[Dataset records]

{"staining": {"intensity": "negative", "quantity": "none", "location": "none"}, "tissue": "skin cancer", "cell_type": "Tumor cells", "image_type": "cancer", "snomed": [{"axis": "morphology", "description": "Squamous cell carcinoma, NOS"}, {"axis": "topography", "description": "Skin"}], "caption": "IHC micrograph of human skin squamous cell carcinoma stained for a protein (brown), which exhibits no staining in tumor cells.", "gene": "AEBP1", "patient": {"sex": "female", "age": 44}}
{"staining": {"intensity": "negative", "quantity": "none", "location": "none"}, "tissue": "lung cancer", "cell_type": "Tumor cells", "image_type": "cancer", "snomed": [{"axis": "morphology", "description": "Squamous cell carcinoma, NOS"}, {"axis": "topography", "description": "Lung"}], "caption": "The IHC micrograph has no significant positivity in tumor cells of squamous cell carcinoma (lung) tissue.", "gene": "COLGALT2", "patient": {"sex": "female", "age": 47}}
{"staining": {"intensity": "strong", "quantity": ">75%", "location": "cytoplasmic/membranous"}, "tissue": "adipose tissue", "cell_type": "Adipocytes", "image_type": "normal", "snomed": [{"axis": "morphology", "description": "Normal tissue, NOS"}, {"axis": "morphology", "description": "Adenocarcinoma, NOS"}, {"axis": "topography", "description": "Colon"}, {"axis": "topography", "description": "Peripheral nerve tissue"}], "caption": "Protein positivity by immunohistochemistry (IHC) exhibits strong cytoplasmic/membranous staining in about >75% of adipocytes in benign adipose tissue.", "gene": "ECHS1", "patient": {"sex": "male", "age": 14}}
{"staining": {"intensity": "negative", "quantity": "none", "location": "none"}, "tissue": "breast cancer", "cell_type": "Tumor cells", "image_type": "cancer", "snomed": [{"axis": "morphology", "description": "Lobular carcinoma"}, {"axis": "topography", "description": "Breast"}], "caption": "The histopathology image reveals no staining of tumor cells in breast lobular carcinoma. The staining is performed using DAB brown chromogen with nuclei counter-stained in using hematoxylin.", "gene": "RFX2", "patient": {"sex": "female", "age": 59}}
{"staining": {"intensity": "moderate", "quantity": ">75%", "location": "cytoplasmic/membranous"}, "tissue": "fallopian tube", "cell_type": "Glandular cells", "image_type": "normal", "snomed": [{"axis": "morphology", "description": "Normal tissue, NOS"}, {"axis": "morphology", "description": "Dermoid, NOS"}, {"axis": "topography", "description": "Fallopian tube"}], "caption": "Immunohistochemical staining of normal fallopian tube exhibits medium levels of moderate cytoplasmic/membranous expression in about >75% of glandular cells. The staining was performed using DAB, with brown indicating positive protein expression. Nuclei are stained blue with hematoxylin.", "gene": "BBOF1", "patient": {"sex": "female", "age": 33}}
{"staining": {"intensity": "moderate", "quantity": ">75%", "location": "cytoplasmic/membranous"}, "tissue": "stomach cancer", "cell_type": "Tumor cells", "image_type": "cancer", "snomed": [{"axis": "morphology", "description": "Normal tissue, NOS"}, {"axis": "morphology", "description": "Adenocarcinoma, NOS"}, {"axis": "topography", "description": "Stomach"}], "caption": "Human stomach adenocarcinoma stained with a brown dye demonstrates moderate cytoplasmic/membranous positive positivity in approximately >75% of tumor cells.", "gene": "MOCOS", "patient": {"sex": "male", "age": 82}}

Work task: The entries above hold the needed span. Transcribe exactly the lines from the one with "IHC micrograph has" to the one with "histopathology image reveals", both included.

Finished exercise:
{"staining": {"intensity": "negative", "quantity": "none", "location": "none"}, "tissue": "lung cancer", "cell_type": "Tumor cells", "image_type": "cancer", "snomed": [{"axis": "morphology", "description": "Squamous cell carcinoma, NOS"}, {"axis": "topography", "description": "Lung"}], "caption": "The IHC micrograph has no significant positivity in tumor cells of squamous cell carcinoma (lung) tissue.", "gene": "COLGALT2", "patient": {"sex": "female", "age": 47}}
{"staining": {"intensity": "strong", "quantity": ">75%", "location": "cytoplasmic/membranous"}, "tissue": "adipose tissue", "cell_type": "Adipocytes", "image_type": "normal", "snomed": [{"axis": "morphology", "description": "Normal tissue, NOS"}, {"axis": "morphology", "description": "Adenocarcinoma, NOS"}, {"axis": "topography", "description": "Colon"}, {"axis": "topography", "description": "Peripheral nerve tissue"}], "caption": "Protein positivity by immunohistochemistry (IHC) exhibits strong cytoplasmic/membranous staining in about >75% of adipocytes in benign adipose tissue.", "gene": "ECHS1", "patient": {"sex": "male", "age": 14}}
{"staining": {"intensity": "negative", "quantity": "none", "location": "none"}, "tissue": "breast cancer", "cell_type": "Tumor cells", "image_type": "cancer", "snomed": [{"axis": "morphology", "description": "Lobular carcinoma"}, {"axis": "topography", "description": "Breast"}], "caption": "The histopathology image reveals no staining of tumor cells in breast lobular carcinoma. The staining is performed using DAB brown chromogen with nuclei counter-stained in using hematoxylin.", "gene": "RFX2", "patient": {"sex": "female", "age": 59}}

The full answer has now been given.